For Buttigieg, victory in Nevada — and, by extension, a path toward the nomination — at one point seemed no more than a moonshot. Six months ago, his Nevada team was just starting to find its footing while other campaigns had been on the ground for months. He had barely visited the state. Voters were somewhat skeptical of this Midwestern mayor they knew little about.

But with time, his team grew into the second largest in the Silver State. As of this week, they now have nearly 100 staffers on the ground, with 12 offices open statewide including often forgotten corners of the state such as Pahrump and Fallon. And in a purple state where voters don’t often tend toward the extremes, his message of a middle way forward may find a soft landing.

Where Buttigieg has built an operation in Nevada to capture whatever momentum he was able to generate in Iowa and New Hampshire, things won’t be quite so easy for Klobuchar. The Minnesota senator only began to hire a team in Nevada at the end of November and, though she will have more than 50 staffers on the ground in the state by later this week, caucuses are a game of organization as much as they are of messaging, and she may not find it quite as easy to pivot her New Hampshire momentum into Nevada as she did her Iowa momentum into New Hampshire.

Sen. Elizabeth Warren (D-MA) gestures to the crowd as she waves at the end of her address at a Manchester Canvass Kick-Off event at Manchester Community College in Manchester, New Hampshire Saturday, Feb. 8, 2020. (Amanda Sabga/The Nevada Independent)

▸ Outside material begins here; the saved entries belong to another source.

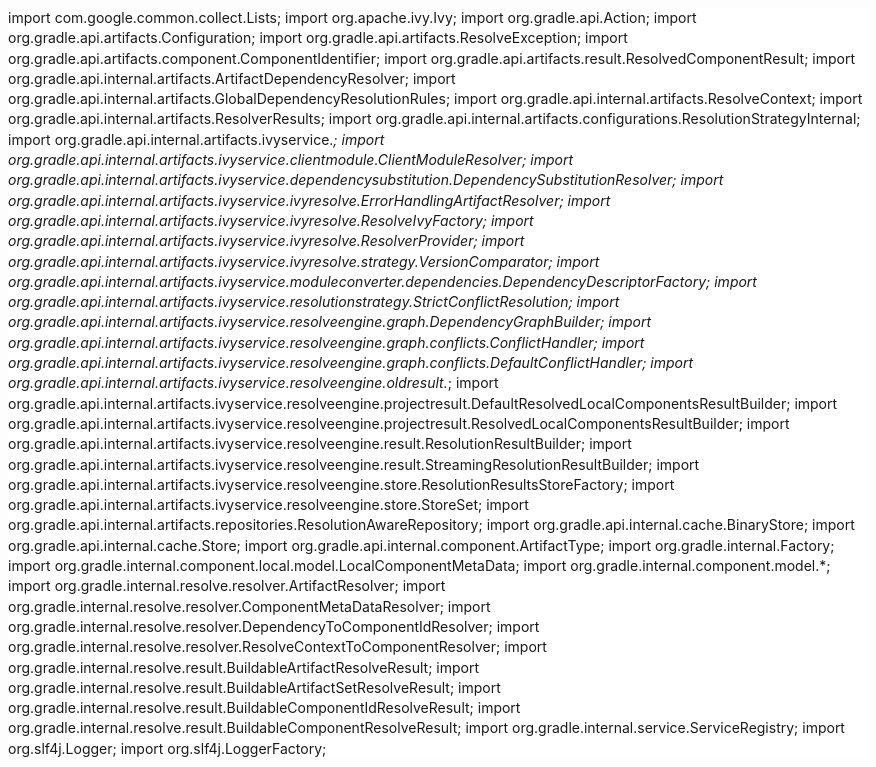 import com.google.common.collect.Lists;
import org.apache.ivy.Ivy;
import org.gradle.api.Action;
import org.gradle.api.artifacts.Configuration;
import org.gradle.api.artifacts.ResolveException;
import org.gradle.api.artifacts.component.ComponentIdentifier;
import org.gradle.api.artifacts.result.ResolvedComponentResult;
import org.gradle.api.internal.artifacts.ArtifactDependencyResolver;
import org.gradle.api.internal.artifacts.GlobalDependencyResolutionRules;
import org.gradle.api.internal.artifacts.ResolveContext;
import org.gradle.api.internal.artifacts.ResolverResults;
import org.gradle.api.internal.artifacts.configurations.ResolutionStrategyInternal;
import org.gradle.api.internal.artifacts.ivyservice.*;
import org.gradle.api.internal.artifacts.ivyservice.clientmodule.ClientModuleResolver;
import org.gradle.api.internal.artifacts.ivyservice.dependencysubstitution.DependencySubstitutionResolver;
import org.gradle.api.internal.artifacts.ivyservice.ivyresolve.ErrorHandlingArtifactResolver;
import org.gradle.api.internal.artifacts.ivyservice.ivyresolve.ResolveIvyFactory;
import org.gradle.api.internal.artifacts.ivyservice.ivyresolve.ResolverProvider;
import org.gradle.api.internal.artifacts.ivyservice.ivyresolve.strategy.VersionComparator;
import org.gradle.api.internal.artifacts.ivyservice.moduleconverter.dependencies.DependencyDescriptorFactory;
import org.gradle.api.internal.artifacts.ivyservice.resolutionstrategy.StrictConflictResolution;
import org.gradle.api.internal.artifacts.ivyservice.resolveengine.graph.DependencyGraphBuilder;
import org.gradle.api.internal.artifacts.ivyservice.resolveengine.graph.conflicts.ConflictHandler;
import org.gradle.api.internal.artifacts.ivyservice.resolveengine.graph.conflicts.DefaultConflictHandler;
import org.gradle.api.internal.artifacts.ivyservice.resolveengine.oldresult.*;
import org.gradle.api.internal.artifacts.ivyservice.resolveengine.projectresult.DefaultResolvedLocalComponentsResultBuilder;
import org.gradle.api.internal.artifacts.ivyservice.resolveengine.projectresult.ResolvedLocalComponentsResultBuilder;
import org.gradle.api.internal.artifacts.ivyservice.resolveengine.result.ResolutionResultBuilder;
import org.gradle.api.internal.artifacts.ivyservice.resolveengine.result.StreamingResolutionResultBuilder;
import org.gradle.api.internal.artifacts.ivyservice.resolveengine.store.ResolutionResultsStoreFactory;
import org.gradle.api.internal.artifacts.ivyservice.resolveengine.store.StoreSet;
import org.gradle.api.internal.artifacts.repositories.ResolutionAwareRepository;
import org.gradle.api.internal.cache.BinaryStore;
import org.gradle.api.internal.cache.Store;
import org.gradle.api.internal.component.ArtifactType;
import org.gradle.internal.Factory;
import org.gradle.internal.component.local.model.LocalComponentMetaData;
import org.gradle.internal.component.model.*;
import org.gradle.internal.resolve.resolver.ArtifactResolver;
import org.gradle.internal.resolve.resolver.ComponentMetaDataResolver;
import org.gradle.internal.resolve.resolver.DependencyToComponentIdResolver;
import org.gradle.internal.resolve.resolver.ResolveContextToComponentResolver;
import org.gradle.internal.resolve.result.BuildableArtifactResolveResult;
import org.gradle.internal.resolve.result.BuildableArtifactSetResolveResult;
import org.gradle.internal.resolve.result.BuildableComponentIdResolveResult;
import org.gradle.internal.resolve.result.BuildableComponentResolveResult;
import org.gradle.internal.service.ServiceRegistry;
import org.slf4j.Logger;
import org.slf4j.LoggerFactory;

Nevada also serves as a key test for the former vice president, who has sought to chalk the results in Iowa and New Hampshire up to their lack of diversity. Biden has a longstanding relationship with Nevada, including its communities of color, built up over years of campaigning in the state, first for former Senate Democratic Leader Harry Reid and then as President Barack Obama’s running mate.

And then there’s Warren, who has fallen from a star candidate this fall to getting lost in the shuffle between her opponent’s successes and victories. Her campaign was the earliest to land in the state and were quickly identified as the team to beat by the other campaigns. The question now is if Warren’s apparent denouement is just prologue, and her team’s months of hard work building relationships in the Silver State will pay off come Caucus Day.